◆ Supplied passage
------------

We started the conversation about the three indicators you can use to start you down the technical analysis path in Three Indicators to Start You Down the Technical Analysis Path - Part One. If you haven’t read it, I recommend starting there. The following information builds on that article by tying it all together. 


Here’s a quick reminder of the three basic types of technical tools and indicators: 

  1. Candlesticks capture the open, close, high and low prices for a given period of time, as well as the overall intensity and direction of trading.
  2. Moving averages provide a weighted look at what prices have been doing during various intervals of the recent past and can also give a good glimpse into market sentiment. 
  3. Fibonacci retracements are based on the golden ratio and the sequence of numbers studied by Fibonacci. These sequences are found everywhere in nature, and at some point, traders noticed that price movements and ensuing retracements can correlate to them as well.  

How the indicators work together 

The following series of charts layers the technical analysis indicators together to give a more complete picture.

------------

◆ Record set

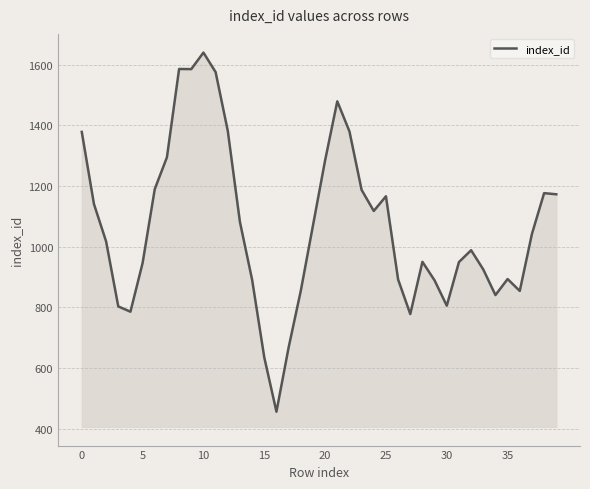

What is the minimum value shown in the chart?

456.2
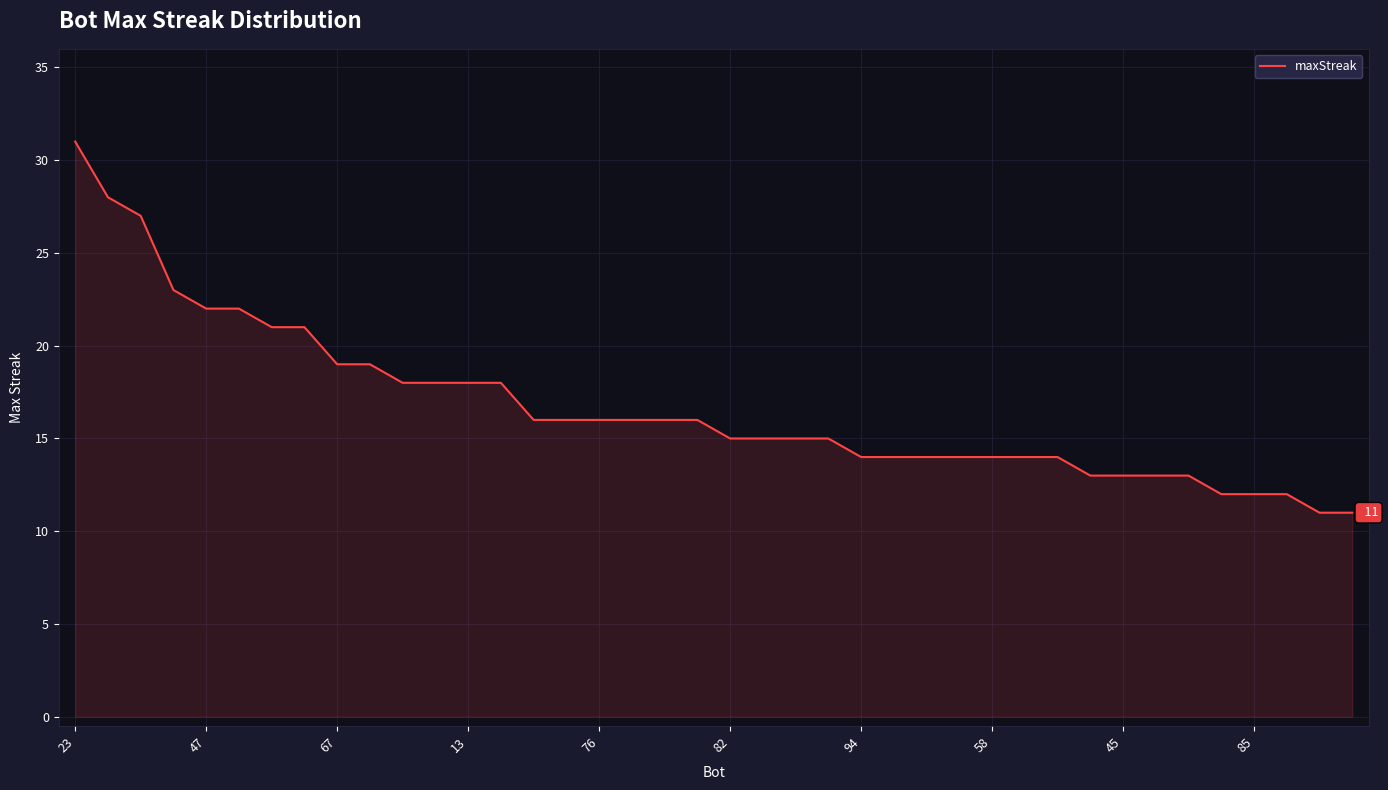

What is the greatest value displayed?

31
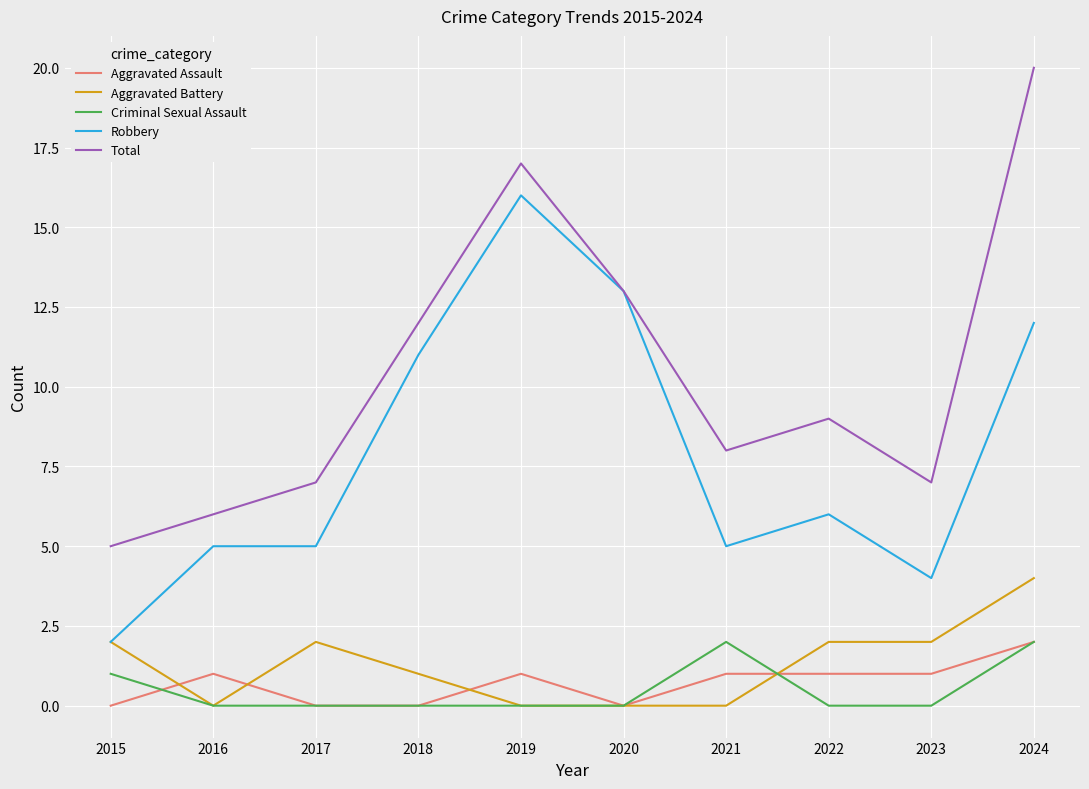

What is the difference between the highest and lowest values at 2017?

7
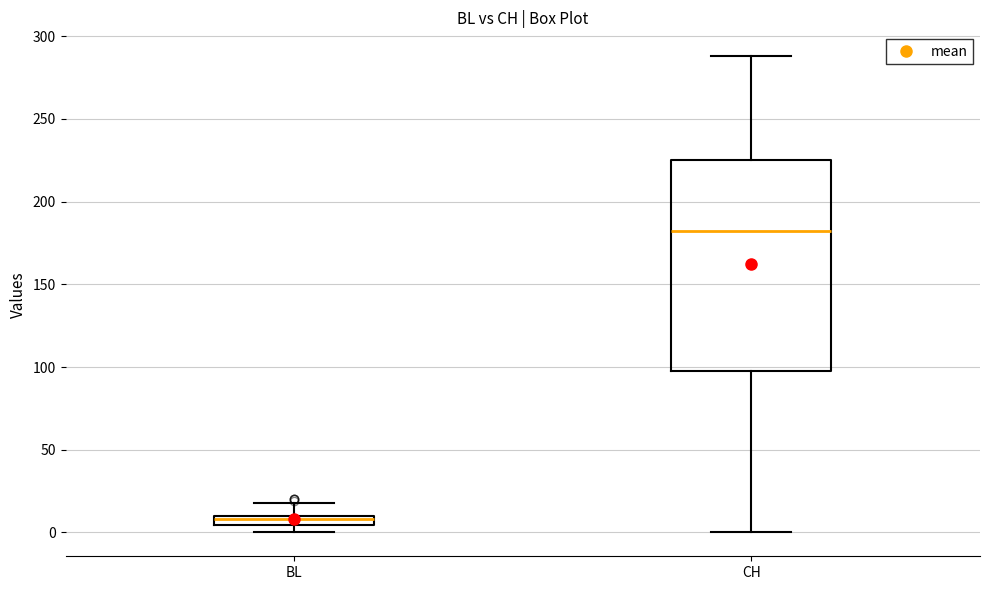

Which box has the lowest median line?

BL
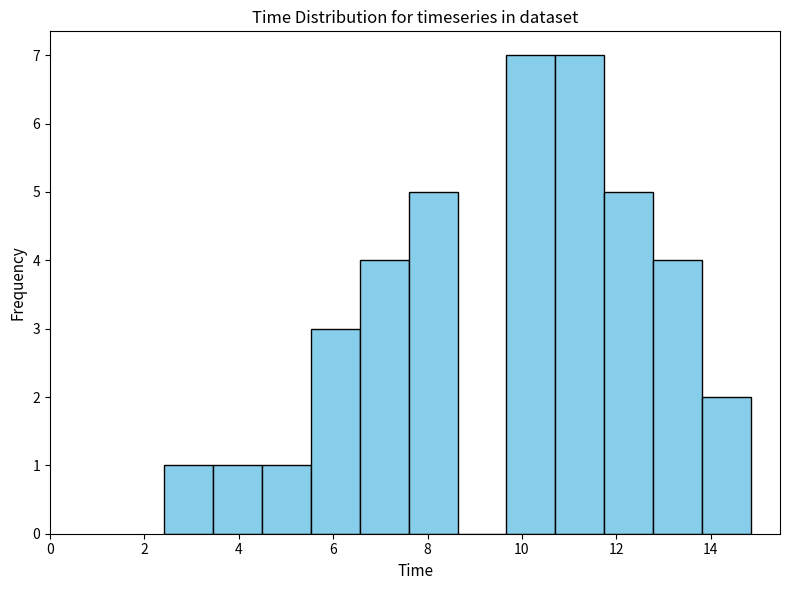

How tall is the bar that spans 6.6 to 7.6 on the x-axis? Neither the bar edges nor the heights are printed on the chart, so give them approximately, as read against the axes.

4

------------

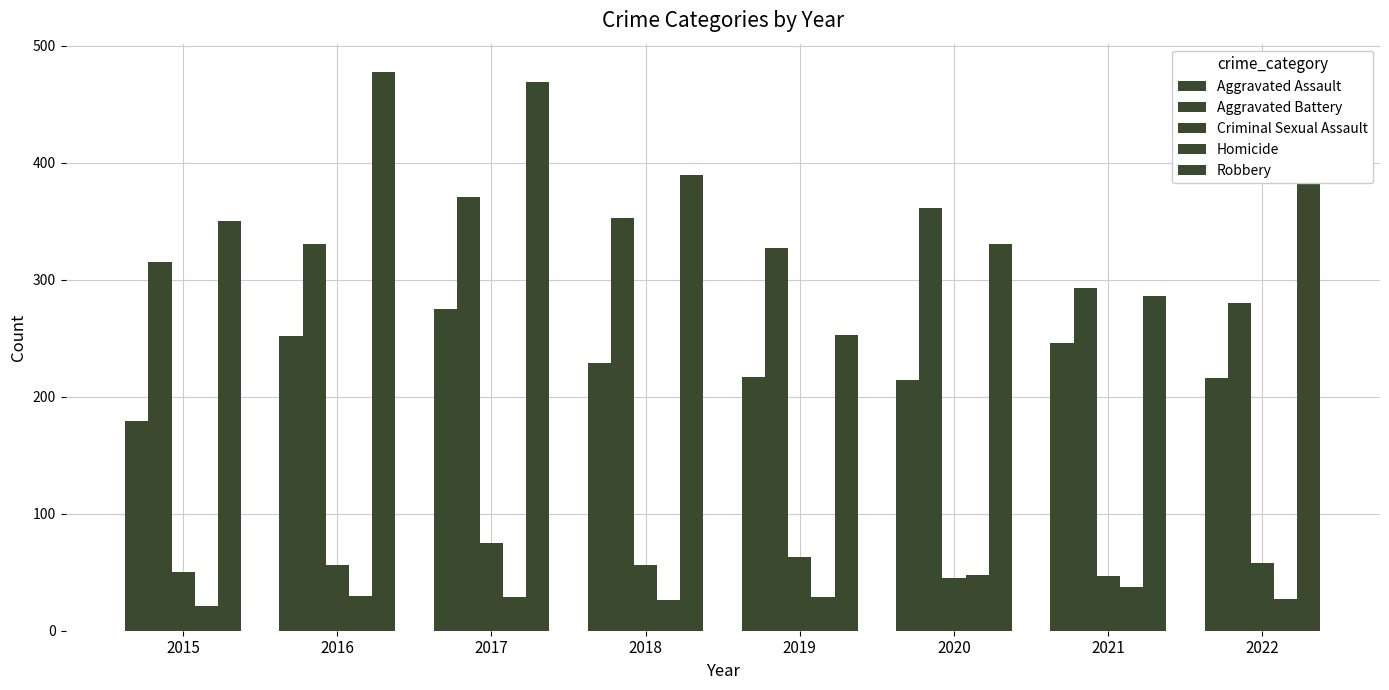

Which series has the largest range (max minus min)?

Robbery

------------

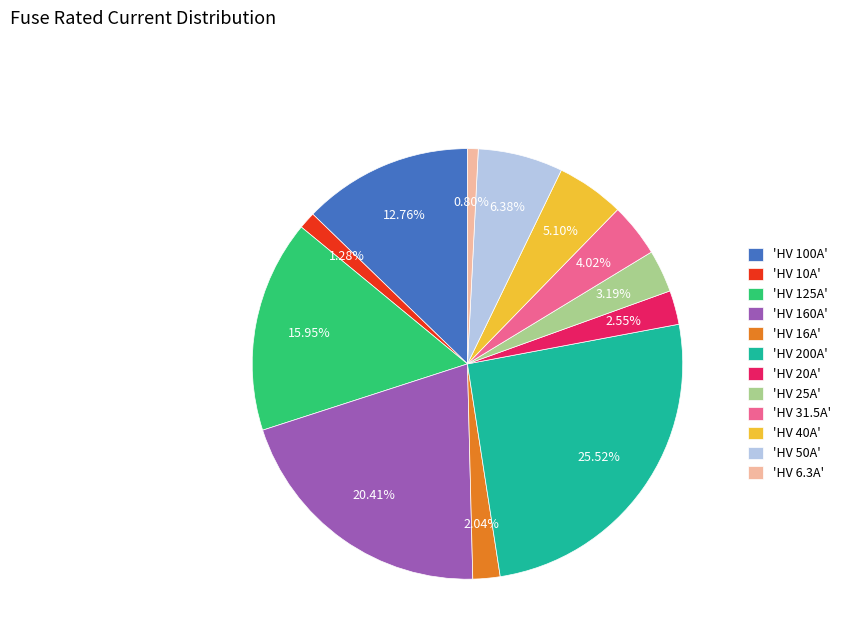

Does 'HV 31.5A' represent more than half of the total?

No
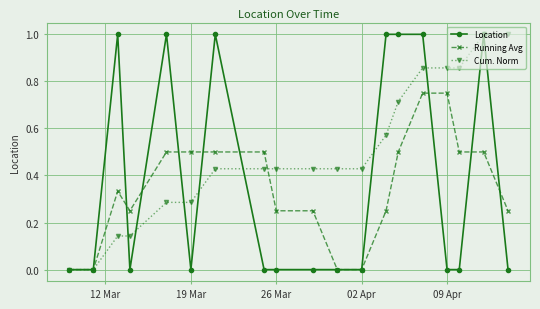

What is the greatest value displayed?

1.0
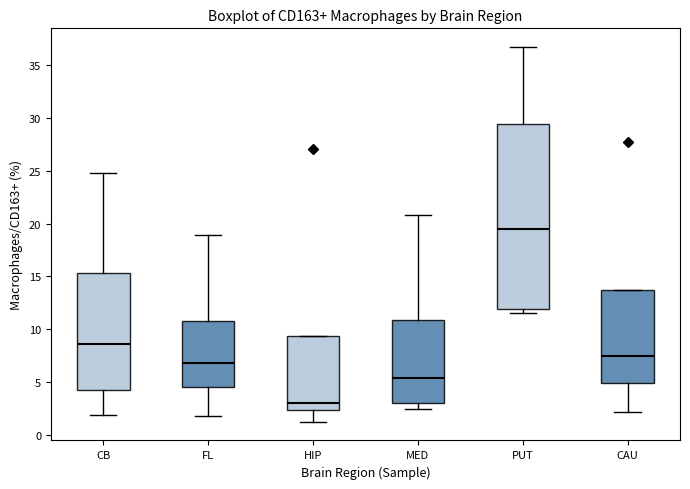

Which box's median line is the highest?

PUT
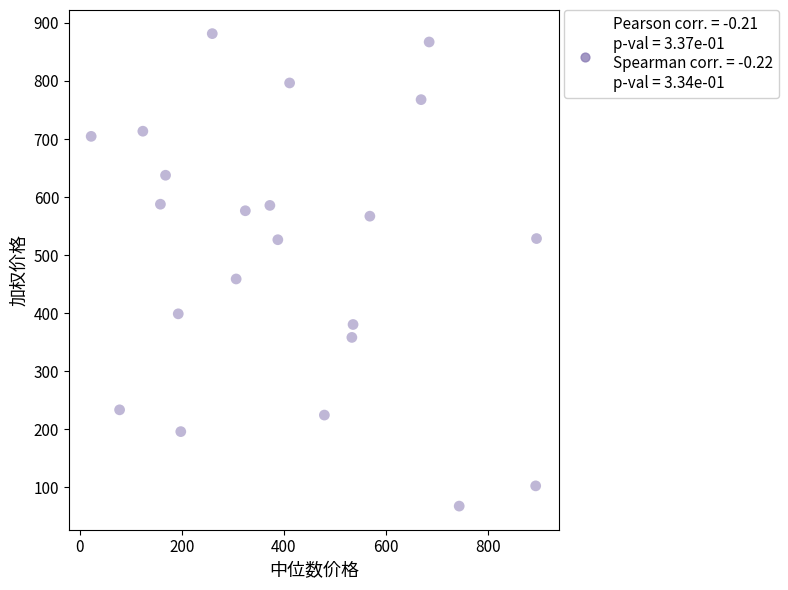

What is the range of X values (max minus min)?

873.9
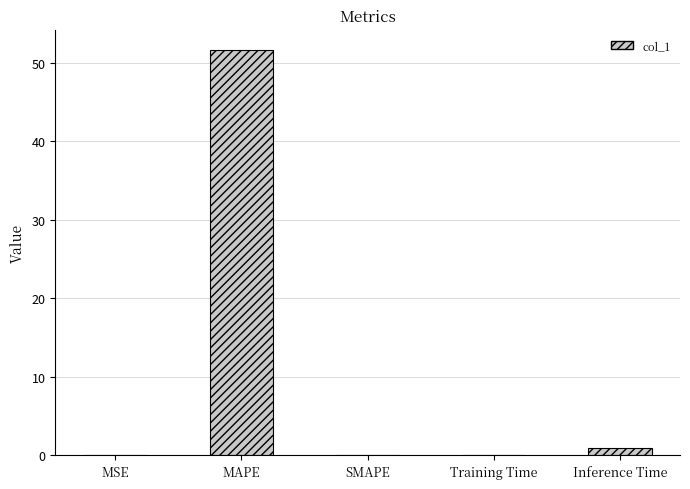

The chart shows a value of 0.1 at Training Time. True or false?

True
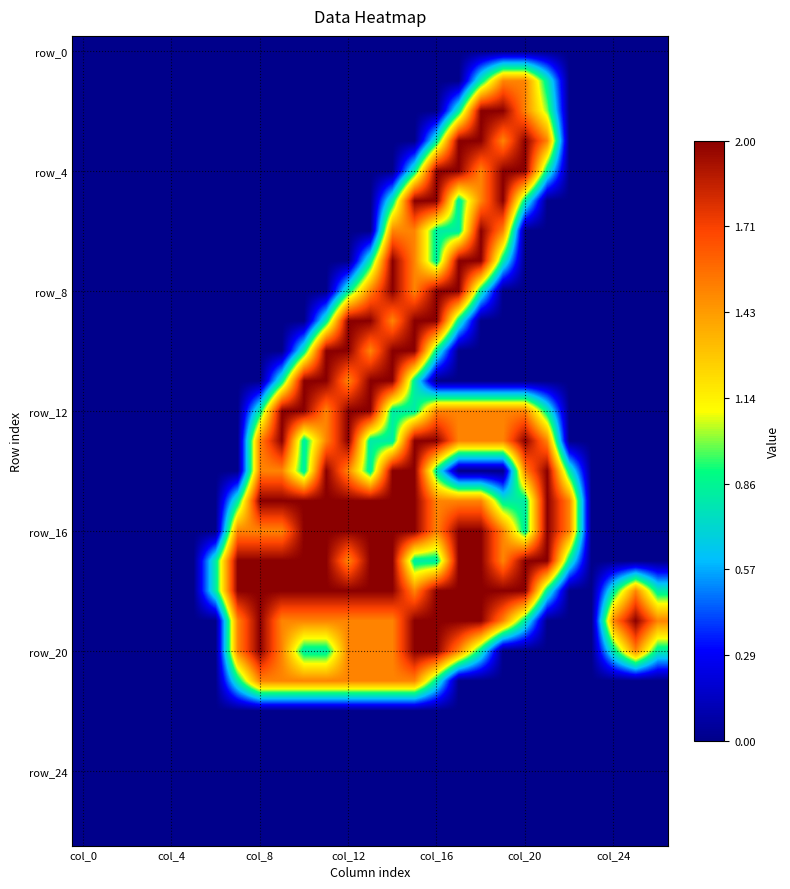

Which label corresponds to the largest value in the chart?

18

------------

◆ Request
Carry on the article about combining technical analysis indicators, picking up after its last sentence. None of the items are needed here.

◆ Response box
Three Indicators Part 2 Embedded 1Source: Reuters 

Setting up your graph with a candlestick pattern will help you identify trading patterns. Before adding more technical tools, take a second to identify obvious trends. 

Three Indicators Part 2 Embedded 2Source: Reuters 

This chart shows short-term trends up and short-term trends down, but by drawing support and resistance lines, you can identify a long-term range pattern. 

Three Indicators Part 2 Embedded 3Source: Reuters 

Simple moving averages of 50, 100 and 200 days remove the noise from strong market moves and allow you to identify levels where the market has traded the most for a specific period. 

Three Indicators Part 2 Embedded 4Source: Reuters 

A Fibonacci retracement will confirm the technical levels identified by other technical tools and will give us additional support and resistance levels that other market participants are using as well. 

How did we do? 

The main goal of a technical analysis is to complement your market analysis based on fundamental factors. In this historical case: 

  • We were able to identify strong support levels defined by lower and higher market prices during a specific period, and we marked them with red lines.
  • These technical levels were confirmed by the Fibonacci retracement that tell us market prices tend to move up or down in a numerical relation. 
  • Additionally, the 50-, 100- and 200-day moving averages have given us levels that represent a compromise between buyers and sellers, meaning that on average, these are the levels where buyers and sellers have come to an agreement the most.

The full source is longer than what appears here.